(Beginning of Records for the task)

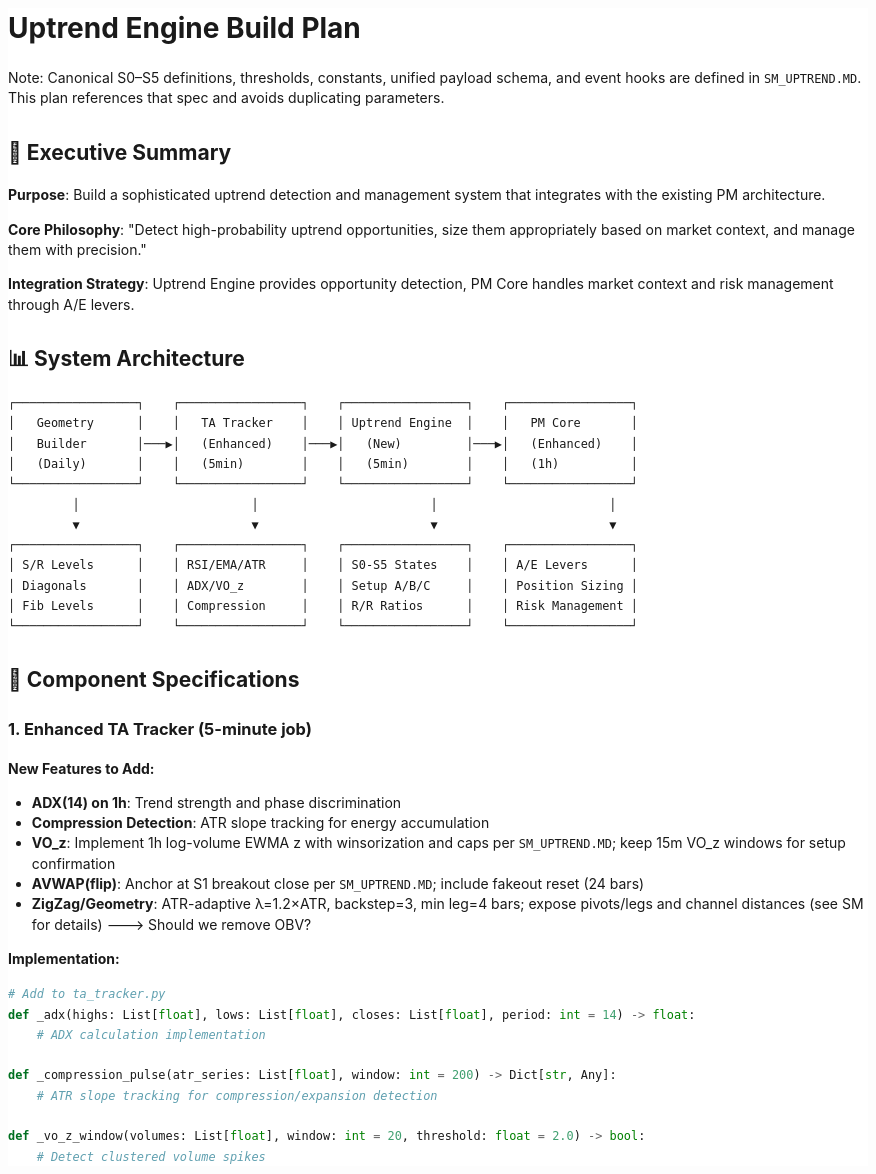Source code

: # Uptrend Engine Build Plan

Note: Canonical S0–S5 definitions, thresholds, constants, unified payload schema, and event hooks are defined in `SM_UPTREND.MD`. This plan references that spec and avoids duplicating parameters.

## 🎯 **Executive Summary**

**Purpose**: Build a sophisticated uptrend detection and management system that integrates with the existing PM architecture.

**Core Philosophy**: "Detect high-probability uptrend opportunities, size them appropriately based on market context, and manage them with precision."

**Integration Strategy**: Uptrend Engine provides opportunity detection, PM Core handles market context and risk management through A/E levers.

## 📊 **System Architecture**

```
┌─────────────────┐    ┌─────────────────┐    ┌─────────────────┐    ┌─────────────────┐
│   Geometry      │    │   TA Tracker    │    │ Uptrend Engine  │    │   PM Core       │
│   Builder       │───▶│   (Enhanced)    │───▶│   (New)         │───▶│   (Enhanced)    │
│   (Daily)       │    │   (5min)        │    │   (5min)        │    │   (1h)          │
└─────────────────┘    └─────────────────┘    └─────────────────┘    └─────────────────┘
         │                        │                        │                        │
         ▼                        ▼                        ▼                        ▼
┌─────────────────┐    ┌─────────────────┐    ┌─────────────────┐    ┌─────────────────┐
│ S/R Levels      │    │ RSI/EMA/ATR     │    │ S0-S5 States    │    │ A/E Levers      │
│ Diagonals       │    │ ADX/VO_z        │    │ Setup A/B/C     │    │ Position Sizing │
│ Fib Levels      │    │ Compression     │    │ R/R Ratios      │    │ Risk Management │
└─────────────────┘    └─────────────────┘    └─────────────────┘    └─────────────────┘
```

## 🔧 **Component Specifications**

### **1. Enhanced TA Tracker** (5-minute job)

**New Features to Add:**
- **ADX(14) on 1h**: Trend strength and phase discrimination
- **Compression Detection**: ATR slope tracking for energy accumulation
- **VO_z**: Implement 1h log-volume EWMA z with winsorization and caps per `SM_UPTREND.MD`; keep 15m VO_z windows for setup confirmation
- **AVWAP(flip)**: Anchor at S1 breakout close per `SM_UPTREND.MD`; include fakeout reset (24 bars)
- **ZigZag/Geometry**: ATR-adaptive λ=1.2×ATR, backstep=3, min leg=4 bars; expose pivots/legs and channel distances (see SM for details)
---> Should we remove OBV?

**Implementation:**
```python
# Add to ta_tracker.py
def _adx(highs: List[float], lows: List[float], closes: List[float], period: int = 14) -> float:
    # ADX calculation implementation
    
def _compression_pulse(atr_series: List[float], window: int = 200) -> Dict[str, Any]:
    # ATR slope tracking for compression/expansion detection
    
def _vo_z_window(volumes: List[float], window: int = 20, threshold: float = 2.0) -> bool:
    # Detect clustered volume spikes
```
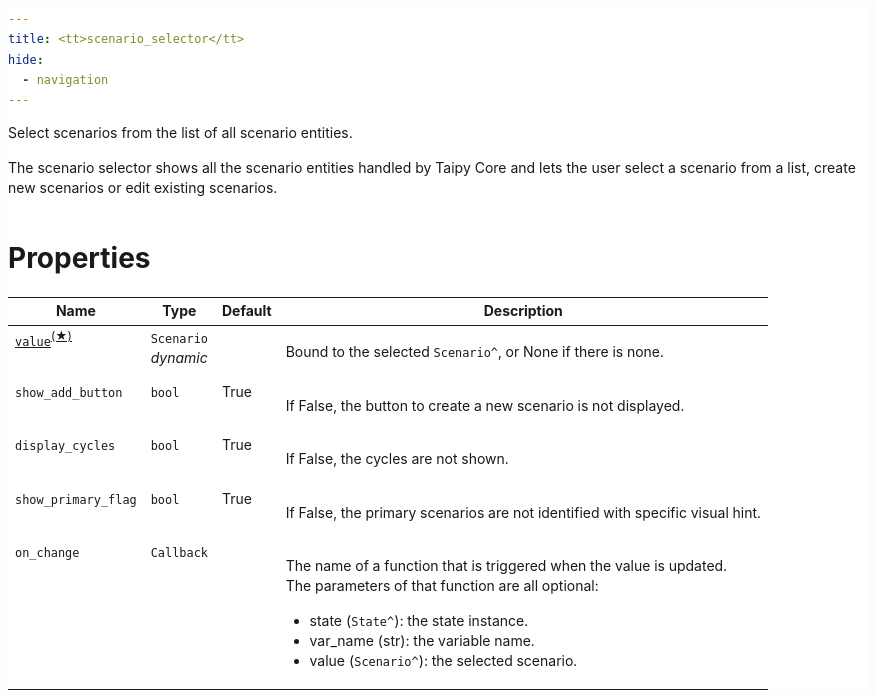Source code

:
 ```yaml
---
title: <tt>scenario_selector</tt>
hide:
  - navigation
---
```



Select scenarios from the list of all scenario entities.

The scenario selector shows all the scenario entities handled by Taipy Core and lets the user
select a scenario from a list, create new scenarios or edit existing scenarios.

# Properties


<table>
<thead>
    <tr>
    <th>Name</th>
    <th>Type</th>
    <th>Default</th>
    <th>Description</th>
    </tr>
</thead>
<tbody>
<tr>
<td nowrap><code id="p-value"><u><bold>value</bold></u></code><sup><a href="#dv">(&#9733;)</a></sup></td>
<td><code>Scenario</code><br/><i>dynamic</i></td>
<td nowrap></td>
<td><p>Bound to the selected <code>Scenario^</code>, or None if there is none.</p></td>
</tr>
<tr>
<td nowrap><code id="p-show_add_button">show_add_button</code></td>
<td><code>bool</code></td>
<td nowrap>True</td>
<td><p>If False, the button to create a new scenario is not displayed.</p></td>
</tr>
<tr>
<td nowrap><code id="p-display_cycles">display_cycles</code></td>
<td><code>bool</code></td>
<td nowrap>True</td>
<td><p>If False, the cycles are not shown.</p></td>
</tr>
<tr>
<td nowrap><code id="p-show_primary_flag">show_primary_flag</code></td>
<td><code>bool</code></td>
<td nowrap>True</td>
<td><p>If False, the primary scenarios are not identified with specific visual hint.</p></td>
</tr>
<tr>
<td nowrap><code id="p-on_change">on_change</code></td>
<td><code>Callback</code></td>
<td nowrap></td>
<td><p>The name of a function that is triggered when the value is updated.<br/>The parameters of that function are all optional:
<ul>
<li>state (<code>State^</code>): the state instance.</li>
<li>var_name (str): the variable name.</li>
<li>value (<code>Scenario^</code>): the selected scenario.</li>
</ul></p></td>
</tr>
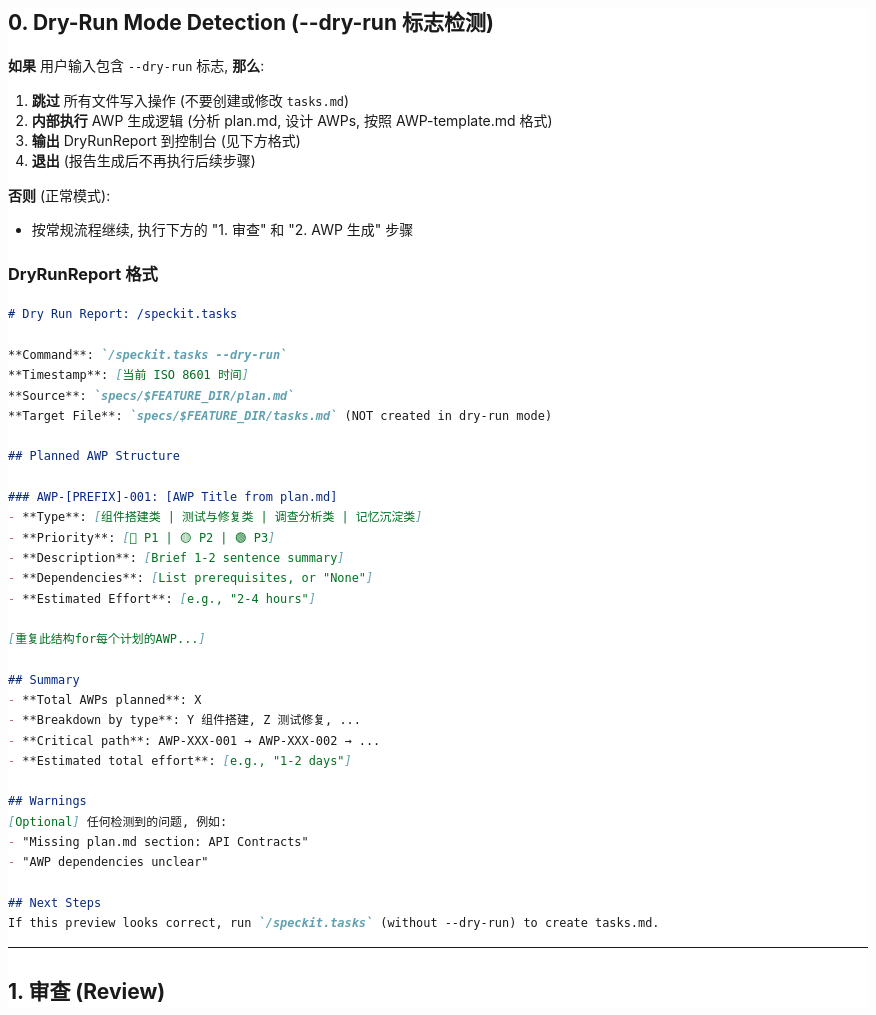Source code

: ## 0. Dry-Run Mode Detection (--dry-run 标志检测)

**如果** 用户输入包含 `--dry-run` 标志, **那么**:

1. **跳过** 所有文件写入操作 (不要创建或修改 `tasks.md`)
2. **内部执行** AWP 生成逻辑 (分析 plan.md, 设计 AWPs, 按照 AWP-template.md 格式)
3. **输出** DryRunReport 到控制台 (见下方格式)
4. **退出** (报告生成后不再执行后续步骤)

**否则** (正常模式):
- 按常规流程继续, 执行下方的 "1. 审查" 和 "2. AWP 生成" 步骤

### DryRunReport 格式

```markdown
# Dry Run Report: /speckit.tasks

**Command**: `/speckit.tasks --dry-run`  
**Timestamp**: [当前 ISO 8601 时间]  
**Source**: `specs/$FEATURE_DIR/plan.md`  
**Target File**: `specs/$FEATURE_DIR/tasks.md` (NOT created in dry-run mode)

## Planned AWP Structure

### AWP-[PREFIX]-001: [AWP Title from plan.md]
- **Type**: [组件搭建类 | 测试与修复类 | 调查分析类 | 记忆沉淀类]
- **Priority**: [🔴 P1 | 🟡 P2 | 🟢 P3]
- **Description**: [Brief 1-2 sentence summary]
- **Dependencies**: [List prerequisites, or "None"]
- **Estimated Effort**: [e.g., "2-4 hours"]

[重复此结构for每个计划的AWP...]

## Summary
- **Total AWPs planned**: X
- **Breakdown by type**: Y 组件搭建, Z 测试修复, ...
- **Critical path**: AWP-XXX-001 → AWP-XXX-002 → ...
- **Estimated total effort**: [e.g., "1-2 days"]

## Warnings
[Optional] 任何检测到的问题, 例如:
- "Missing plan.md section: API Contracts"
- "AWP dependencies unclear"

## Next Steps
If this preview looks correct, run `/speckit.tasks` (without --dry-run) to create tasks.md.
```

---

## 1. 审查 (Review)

(End of Records for the task)

Only one thing belongs in the answer: the number of lines of the data that contain the string "existing".

2